Wednesday, 2 October 2013

Book #33

Jurassic Park by Michael Crichton

On a remote jungle island, genetic engineers have created a dinosaur game park. 
An astonishing technique for recovering and cloning dinosaur DNA has been discovered. Now one of mankind's most thrilling fantasies has come true and the first dinosaurs that the Earth has seen in the time of man emerge. 
But, as always, there is a dark side to the fantasy and after a catastrophe destroys the park's defence systems, the scientists and tourists are left fighting for survival.

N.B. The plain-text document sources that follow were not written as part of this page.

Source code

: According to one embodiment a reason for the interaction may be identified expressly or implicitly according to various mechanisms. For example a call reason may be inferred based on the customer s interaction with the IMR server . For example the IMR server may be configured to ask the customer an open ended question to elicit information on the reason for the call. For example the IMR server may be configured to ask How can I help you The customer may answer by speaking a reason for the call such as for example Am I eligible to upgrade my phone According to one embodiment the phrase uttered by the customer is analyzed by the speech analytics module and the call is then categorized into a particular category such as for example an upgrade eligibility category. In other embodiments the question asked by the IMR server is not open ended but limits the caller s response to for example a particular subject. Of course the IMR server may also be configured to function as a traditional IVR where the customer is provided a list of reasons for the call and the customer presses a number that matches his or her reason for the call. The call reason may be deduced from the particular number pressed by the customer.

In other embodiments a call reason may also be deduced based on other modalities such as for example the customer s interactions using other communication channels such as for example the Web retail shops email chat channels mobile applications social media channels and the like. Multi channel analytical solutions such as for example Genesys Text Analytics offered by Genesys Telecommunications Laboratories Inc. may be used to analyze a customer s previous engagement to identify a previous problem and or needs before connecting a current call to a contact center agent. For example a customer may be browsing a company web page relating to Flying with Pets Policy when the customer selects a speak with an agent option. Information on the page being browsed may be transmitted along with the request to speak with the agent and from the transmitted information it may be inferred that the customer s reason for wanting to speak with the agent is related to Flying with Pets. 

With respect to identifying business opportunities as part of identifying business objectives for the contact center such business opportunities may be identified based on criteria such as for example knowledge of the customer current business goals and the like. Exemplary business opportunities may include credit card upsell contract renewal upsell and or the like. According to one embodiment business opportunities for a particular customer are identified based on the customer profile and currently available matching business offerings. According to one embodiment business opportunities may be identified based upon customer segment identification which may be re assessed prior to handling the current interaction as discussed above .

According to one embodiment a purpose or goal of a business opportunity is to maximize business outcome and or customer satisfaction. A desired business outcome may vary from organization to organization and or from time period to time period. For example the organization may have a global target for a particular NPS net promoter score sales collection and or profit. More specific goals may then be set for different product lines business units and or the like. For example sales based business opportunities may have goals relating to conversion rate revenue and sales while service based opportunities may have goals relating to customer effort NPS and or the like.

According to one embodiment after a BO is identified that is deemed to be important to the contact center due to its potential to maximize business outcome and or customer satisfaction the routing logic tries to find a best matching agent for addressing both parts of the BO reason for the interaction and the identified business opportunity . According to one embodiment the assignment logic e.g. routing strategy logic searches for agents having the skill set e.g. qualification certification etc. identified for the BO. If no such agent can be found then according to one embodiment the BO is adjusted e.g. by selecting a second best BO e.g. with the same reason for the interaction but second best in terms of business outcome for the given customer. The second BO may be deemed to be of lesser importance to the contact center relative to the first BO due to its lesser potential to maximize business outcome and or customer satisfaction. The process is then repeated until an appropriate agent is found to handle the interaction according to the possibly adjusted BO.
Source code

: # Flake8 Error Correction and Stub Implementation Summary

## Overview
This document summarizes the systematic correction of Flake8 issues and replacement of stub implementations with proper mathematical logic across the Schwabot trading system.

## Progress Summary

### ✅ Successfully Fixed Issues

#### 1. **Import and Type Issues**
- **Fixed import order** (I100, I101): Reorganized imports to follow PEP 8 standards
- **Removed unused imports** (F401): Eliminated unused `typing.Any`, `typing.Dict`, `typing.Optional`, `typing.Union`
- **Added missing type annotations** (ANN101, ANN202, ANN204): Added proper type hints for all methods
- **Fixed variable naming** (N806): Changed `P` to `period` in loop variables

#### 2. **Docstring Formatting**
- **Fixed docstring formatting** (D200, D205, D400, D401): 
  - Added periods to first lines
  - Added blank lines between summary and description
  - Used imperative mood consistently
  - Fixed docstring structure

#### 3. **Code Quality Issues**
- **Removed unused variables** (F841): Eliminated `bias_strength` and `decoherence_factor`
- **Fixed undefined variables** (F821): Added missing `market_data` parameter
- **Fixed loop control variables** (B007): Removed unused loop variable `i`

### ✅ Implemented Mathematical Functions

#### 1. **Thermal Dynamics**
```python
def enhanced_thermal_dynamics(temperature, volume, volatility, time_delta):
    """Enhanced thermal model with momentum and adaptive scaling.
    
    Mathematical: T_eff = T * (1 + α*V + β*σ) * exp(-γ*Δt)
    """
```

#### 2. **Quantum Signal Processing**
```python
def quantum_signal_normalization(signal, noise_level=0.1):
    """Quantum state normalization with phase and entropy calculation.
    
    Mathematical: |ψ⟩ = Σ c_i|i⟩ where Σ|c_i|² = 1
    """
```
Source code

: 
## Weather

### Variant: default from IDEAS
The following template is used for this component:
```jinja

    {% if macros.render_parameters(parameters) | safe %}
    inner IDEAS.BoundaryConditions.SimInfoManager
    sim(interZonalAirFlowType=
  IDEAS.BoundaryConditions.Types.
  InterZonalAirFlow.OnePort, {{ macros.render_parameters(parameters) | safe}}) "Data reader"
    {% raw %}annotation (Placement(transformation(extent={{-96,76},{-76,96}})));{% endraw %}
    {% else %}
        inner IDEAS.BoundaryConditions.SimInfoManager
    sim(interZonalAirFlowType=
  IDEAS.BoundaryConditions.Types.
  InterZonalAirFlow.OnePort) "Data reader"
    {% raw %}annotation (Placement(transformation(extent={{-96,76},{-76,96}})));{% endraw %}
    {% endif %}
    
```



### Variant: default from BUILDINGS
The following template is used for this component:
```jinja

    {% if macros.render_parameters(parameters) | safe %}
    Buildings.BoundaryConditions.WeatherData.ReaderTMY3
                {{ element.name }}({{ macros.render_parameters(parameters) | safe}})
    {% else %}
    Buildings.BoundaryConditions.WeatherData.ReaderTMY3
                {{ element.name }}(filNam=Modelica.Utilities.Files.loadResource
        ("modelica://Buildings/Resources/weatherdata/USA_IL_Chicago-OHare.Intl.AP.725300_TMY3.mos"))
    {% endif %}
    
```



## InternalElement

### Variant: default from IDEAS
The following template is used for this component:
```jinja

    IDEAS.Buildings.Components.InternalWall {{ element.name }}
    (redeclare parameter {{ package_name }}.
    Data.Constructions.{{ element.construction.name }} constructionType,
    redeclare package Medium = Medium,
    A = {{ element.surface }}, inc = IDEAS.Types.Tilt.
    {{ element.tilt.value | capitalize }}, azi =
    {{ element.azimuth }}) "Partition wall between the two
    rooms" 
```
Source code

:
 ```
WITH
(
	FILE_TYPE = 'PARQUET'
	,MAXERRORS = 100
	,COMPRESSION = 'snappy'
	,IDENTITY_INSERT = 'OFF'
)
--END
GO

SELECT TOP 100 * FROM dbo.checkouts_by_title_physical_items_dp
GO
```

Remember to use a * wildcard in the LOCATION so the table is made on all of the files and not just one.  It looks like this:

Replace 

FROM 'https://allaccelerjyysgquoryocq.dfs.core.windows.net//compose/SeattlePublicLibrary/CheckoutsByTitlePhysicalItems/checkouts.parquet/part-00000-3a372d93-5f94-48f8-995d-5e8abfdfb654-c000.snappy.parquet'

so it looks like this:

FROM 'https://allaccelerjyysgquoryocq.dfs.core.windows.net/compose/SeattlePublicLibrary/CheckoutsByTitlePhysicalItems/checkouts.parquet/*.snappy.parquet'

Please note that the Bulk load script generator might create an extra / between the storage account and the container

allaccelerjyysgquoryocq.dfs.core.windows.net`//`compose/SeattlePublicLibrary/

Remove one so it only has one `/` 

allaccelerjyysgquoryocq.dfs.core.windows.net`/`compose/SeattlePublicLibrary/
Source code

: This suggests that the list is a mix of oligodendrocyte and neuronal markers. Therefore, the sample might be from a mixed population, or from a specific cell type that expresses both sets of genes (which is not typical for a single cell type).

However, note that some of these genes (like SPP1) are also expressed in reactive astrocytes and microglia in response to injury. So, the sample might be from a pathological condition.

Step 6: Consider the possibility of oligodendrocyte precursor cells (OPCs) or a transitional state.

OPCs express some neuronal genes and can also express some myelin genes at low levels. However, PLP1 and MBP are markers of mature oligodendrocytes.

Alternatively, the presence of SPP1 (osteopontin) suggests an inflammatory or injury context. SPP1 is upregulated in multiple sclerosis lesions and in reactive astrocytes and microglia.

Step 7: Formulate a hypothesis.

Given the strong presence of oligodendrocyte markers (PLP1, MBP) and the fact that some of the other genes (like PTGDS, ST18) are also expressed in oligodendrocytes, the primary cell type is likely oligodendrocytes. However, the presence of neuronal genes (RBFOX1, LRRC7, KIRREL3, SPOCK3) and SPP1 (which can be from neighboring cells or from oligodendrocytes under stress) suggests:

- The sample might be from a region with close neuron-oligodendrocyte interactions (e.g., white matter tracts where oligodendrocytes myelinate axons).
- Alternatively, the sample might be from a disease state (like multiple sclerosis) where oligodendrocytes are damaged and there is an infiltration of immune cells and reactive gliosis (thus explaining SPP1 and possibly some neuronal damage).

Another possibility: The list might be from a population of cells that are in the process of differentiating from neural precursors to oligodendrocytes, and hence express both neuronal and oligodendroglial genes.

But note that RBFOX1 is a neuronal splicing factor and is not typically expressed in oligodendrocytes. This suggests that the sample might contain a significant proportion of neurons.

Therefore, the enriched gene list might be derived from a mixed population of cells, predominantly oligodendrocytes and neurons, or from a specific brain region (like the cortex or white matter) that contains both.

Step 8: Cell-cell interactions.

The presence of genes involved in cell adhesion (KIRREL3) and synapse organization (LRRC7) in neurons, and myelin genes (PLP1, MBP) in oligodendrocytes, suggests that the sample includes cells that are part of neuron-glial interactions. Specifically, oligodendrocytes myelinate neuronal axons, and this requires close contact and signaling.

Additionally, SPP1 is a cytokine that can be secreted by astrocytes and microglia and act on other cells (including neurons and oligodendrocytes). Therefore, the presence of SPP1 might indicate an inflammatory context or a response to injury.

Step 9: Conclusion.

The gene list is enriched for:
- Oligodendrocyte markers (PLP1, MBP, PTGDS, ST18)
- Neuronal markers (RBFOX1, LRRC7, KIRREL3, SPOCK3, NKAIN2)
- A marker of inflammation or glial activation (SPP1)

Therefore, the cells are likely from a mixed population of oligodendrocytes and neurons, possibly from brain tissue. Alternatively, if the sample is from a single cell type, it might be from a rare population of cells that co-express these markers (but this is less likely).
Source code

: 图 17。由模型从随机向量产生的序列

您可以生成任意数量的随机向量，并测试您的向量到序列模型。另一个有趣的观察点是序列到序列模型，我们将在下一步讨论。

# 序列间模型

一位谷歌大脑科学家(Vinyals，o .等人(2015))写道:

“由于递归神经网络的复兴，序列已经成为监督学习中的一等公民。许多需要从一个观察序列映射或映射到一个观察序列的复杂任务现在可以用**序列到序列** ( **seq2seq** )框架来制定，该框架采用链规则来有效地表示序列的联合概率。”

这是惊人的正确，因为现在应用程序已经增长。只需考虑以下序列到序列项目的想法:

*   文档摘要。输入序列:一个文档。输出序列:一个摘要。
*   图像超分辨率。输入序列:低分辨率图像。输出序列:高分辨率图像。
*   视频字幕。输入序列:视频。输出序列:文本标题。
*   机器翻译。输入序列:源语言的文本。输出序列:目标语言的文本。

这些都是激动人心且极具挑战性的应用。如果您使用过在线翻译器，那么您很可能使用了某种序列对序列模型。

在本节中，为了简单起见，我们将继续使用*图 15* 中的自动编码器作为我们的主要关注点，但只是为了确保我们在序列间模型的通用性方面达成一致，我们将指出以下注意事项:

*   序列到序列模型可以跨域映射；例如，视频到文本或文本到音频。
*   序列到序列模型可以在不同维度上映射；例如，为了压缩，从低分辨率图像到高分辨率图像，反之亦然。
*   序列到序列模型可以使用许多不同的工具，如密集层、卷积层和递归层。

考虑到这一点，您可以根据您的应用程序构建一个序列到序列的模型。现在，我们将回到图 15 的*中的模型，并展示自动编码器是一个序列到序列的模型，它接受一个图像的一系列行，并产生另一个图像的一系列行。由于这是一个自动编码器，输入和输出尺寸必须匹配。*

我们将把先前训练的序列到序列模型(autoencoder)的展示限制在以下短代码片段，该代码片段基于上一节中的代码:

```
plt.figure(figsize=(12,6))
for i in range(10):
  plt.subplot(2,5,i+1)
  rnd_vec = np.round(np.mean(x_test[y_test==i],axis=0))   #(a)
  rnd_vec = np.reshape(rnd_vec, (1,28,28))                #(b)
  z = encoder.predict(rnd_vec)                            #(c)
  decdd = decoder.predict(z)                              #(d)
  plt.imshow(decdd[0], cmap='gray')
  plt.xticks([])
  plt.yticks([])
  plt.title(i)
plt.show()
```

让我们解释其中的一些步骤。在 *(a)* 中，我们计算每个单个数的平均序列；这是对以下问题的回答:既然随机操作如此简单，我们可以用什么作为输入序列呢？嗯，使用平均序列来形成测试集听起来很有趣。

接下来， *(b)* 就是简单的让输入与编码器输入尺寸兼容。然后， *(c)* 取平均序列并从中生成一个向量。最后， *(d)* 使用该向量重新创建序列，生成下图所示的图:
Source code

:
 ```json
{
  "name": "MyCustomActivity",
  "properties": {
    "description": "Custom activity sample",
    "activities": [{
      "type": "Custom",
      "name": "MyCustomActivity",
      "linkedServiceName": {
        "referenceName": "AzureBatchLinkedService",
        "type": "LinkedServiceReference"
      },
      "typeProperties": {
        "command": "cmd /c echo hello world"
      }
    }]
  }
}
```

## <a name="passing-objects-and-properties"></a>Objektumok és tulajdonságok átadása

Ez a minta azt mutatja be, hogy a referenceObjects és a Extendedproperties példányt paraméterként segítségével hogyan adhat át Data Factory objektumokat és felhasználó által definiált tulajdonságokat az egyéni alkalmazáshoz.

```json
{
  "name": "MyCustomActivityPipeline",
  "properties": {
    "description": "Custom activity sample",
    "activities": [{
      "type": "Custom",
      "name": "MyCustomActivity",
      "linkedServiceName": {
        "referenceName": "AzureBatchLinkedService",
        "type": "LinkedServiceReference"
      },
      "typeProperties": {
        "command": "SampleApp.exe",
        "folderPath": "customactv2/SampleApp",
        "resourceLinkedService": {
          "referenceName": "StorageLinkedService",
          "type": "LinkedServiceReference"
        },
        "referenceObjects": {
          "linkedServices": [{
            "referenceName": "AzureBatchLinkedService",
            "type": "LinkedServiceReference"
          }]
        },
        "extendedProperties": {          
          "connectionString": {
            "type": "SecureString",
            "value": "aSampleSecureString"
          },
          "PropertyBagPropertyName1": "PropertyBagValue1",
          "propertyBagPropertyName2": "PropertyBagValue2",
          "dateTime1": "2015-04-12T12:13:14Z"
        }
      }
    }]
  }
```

Jurassic Park is one of my favourite films, but I've never taken the time to pick up this novel. I often quote the film as something that can't be topped, a work of sheer mastery that could never be rivalled. I am also well known for my "book is always better" mantra when faced with a book-to-film adaptation. Today, I hold my hands up and admit myself to be wrong, because this is one of the very rare books where the film is better.

Don't get me wrong, there were great parts of this novel which I loved, and which should absolutely have been part of the film. There were excellent academic explanations of how the park was possible, explanations which evolved my understanding of dinosaurs, and science in general. Most of these, however, were completely unnecessary and verbose, completely taking away from the suspense and thrill created in the previous pages.

Every character in the novel is there to serve an almost stereotypical purpose. We have the 'omg dinosaurs' palaeontologists, the crazy and stubborn old man, the great white hunter, the kids in danger, the cynical brainbox, and the traitor. None of these characters are developed into heroes, and none of them are given an adequate back-story to allow us to get on their side. What Crichton does do, however, is place them strategically around the plot to either cause some tension, move the plot along, or make a point. They are horribly flat and boring, however, and I didn't feel much for any of them.

I really enjoyed Crichton's message here, though. John Hammond creates this park simply to make money. He doesn't want to invest in helping people through medicine, such as a cure for cancer, as this would have to be government-controlled and sold cheap. He wants to make as much money as possible by doing something no one as ever done before. Money, glory, and the most dangerous creatures you can imagine. Crichton shows us the problems involved in trying to control nature, trying to reach beyond your grasp, and underestimating the power of the unknown.

This is worth a read for dinosaur/science fans, but it's definitely not a must-read.